Tarefas:
#1 Indique todos os componentes do Centro Emissor de TV que, segundo o texto extraído, foram instalados no terreno.
#2 Reescreva de forma mais breve o parágrafo do texto extraído que começa por "A Autora, “A”, proprietária de um prédio rústico", mantendo os factos principais.
#3 Responda às perguntas seguintes com base no texto extraído:
(a) Segundo as testemunhas, o que poderia ser feito depois ao buraco?
(b) Qual é a decisão quanto à impugnação do ponto 8° da Base Instrutória?
(c) Que documento deixou de ser outorgado durante os diversos anos em que a situação perdurou?

Ao invés dos demais equipamentos, o levantamento (demolição) dos alicerces e das sapatas deixaria um vestígio inequívoco no terreno de dimensões apreciáveis.
É certo que, como referiram as testemunhas, esse buraco poderia depois ser aterrado e preenchido, mas isso implicaria uma intervenção humana posterior diferente do levantamento, como se refere na fundamentação da decisão de facto.
Que não está abrangida pelo quesito.
Consequentemente, improcede a impugnação da decisão quanto ao ponto 8° da Base Instrutória.

FUNDAMENTOS de DIREITO
Recordemos o caso:
A Autora, “A”, proprietária de um prédio rústico cedeu à Ré, “B”, uma parcela deste para a instalação de um Centro Emissor de TV com base na confiança entre os Presidentes dos respectivos Conselhos de Administração e na perspectiva, comum de ambos, da futura celebração de um contrato de arrendamento.
Preparado o terreno e instalado o referido Centro - com cabines eléctricas e de telecomunicações de apoio às antenas, torre metálica para antenas e respectivas sapatas, bem como os indispensáveis cabos e ligações - a situação perdurou por diversos anos sem que o contrato de arrendamento ou outro título legitimador da ocupação fosse outorgado.

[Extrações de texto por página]

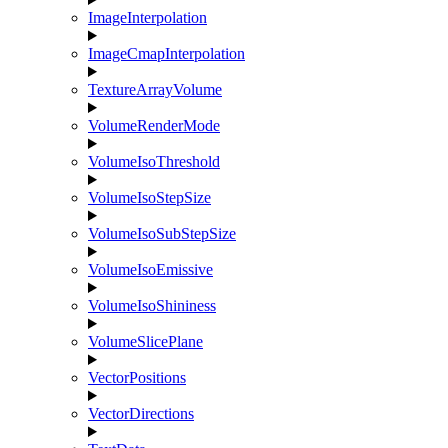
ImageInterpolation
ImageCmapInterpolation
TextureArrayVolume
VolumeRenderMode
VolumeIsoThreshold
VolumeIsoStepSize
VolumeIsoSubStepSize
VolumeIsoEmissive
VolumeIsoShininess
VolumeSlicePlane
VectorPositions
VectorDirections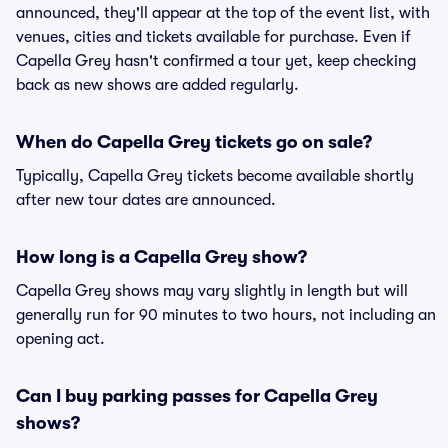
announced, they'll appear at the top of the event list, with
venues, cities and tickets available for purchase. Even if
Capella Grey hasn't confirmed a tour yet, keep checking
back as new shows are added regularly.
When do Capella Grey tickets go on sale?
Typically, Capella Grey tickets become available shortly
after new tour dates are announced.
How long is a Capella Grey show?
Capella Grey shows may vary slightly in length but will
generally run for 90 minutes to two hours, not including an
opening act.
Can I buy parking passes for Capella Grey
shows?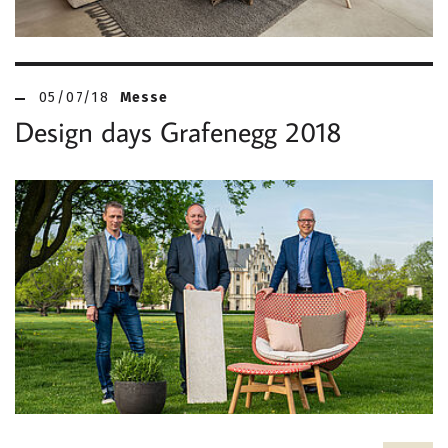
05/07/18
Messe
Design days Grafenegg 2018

Respostas:
#1
- cabines eléctricas e de telecomunicações de apoio às antenas
- torre metálica para antenas
- respectivas sapatas
- cabos e ligações

#2 A Autora "A", dona de um prédio rústico, cedeu uma parcela à Ré "B" para a instalação de um Centro Emissor de TV. A cedência assentou na confiança entre os Presidentes dos Conselhos de Administração de ambas e na expectativa comum de um futuro contrato de arrendamento.

#3
(a) Poderia ser aterrado e preenchido.
(b) A impugnação improcede.
(c) O contrato de arrendamento ou outro título legitimador da ocupação.